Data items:
------
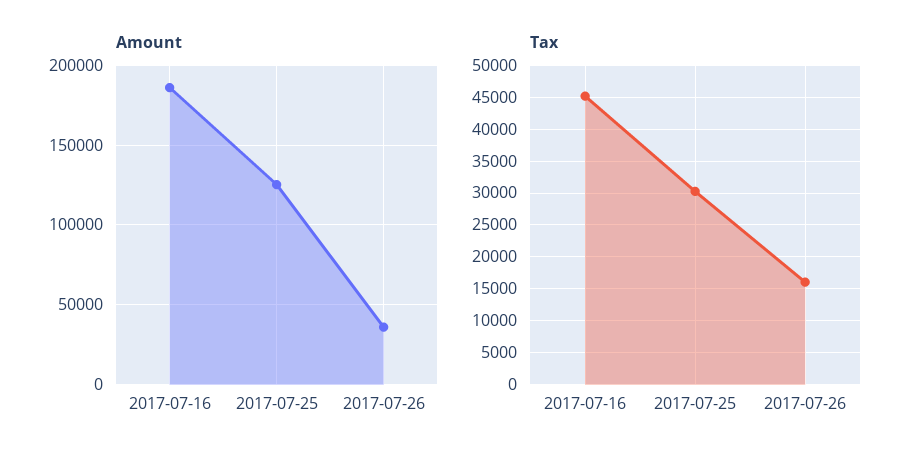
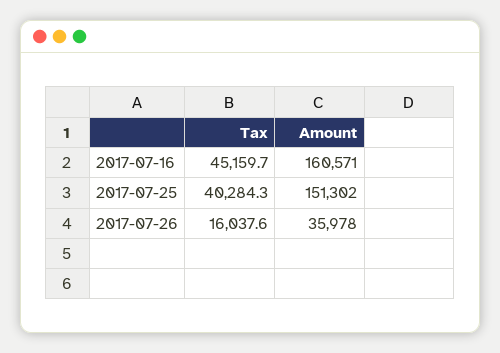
Amount, 2017-07-16: 185000 -> 160571
Amount, 2017-07-25: 125000 -> 151302
Tax, 2017-07-25: 30000 -> 40284.3

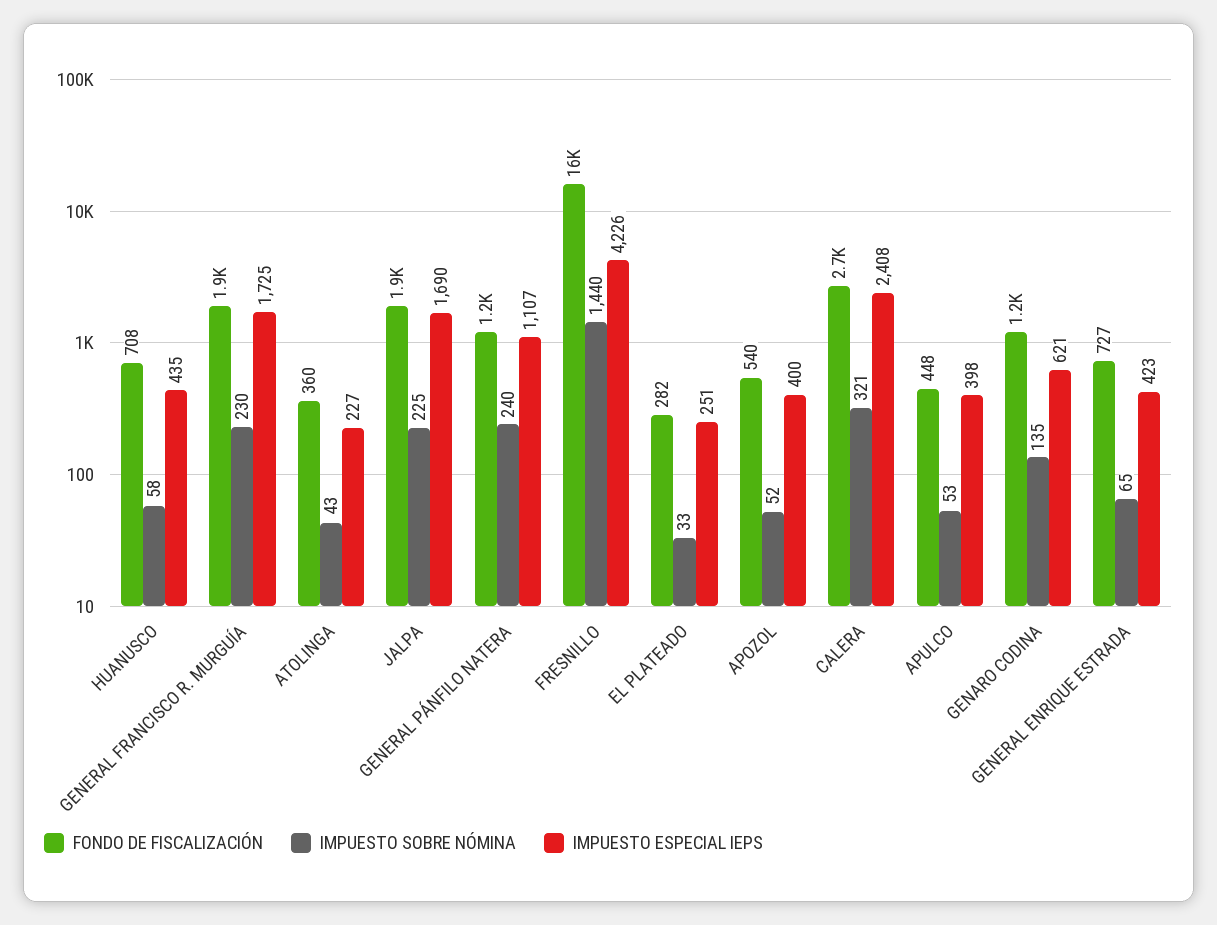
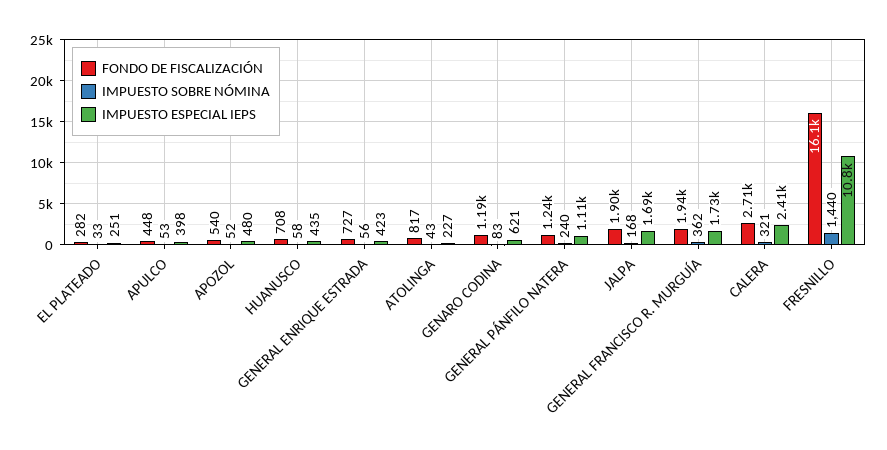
IMPUESTO SOBRE NÓMINA, GENERAL FRANCISCO R. MURGUÍA: 230 -> 362
FONDO DE FISCALIZACIÓN, ATOLINGA: 360 -> 817
IMPUESTO SOBRE NÓMINA, JALPA: 225 -> 168
IMPUESTO ESPECIAL IEPS, FRESNILLO: 4226 -> 10800
IMPUESTO ESPECIAL IEPS, APOZOL: 400 -> 480
IMPUESTO SOBRE NÓMINA, GENARO CODINA: 135 -> 83
IMPUESTO SOBRE NÓMINA, GENERAL ENRIQUE ESTRADA: 65 -> 56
------
What to work on:
Word for word, restate the lines above from the one with "Amount, 2017-07-25: 125000 -> 151302" through the one with "IMPUESTO ESPECIAL IEPS, APOZOL: 400 -> 480", keeping both ends and dropping the pictures.

Answer area:
Amount, 2017-07-25: 125000 -> 151302
Tax, 2017-07-25: 30000 -> 40284.3

IMPUESTO SOBRE NÓMINA, GENERAL FRANCISCO R. MURGUÍA: 230 -> 362
FONDO DE FISCALIZACIÓN, ATOLINGA: 360 -> 817
IMPUESTO SOBRE NÓMINA, JALPA: 225 -> 168
IMPUESTO ESPECIAL IEPS, FRESNILLO: 4226 -> 10800
IMPUESTO ESPECIAL IEPS, APOZOL: 400 -> 480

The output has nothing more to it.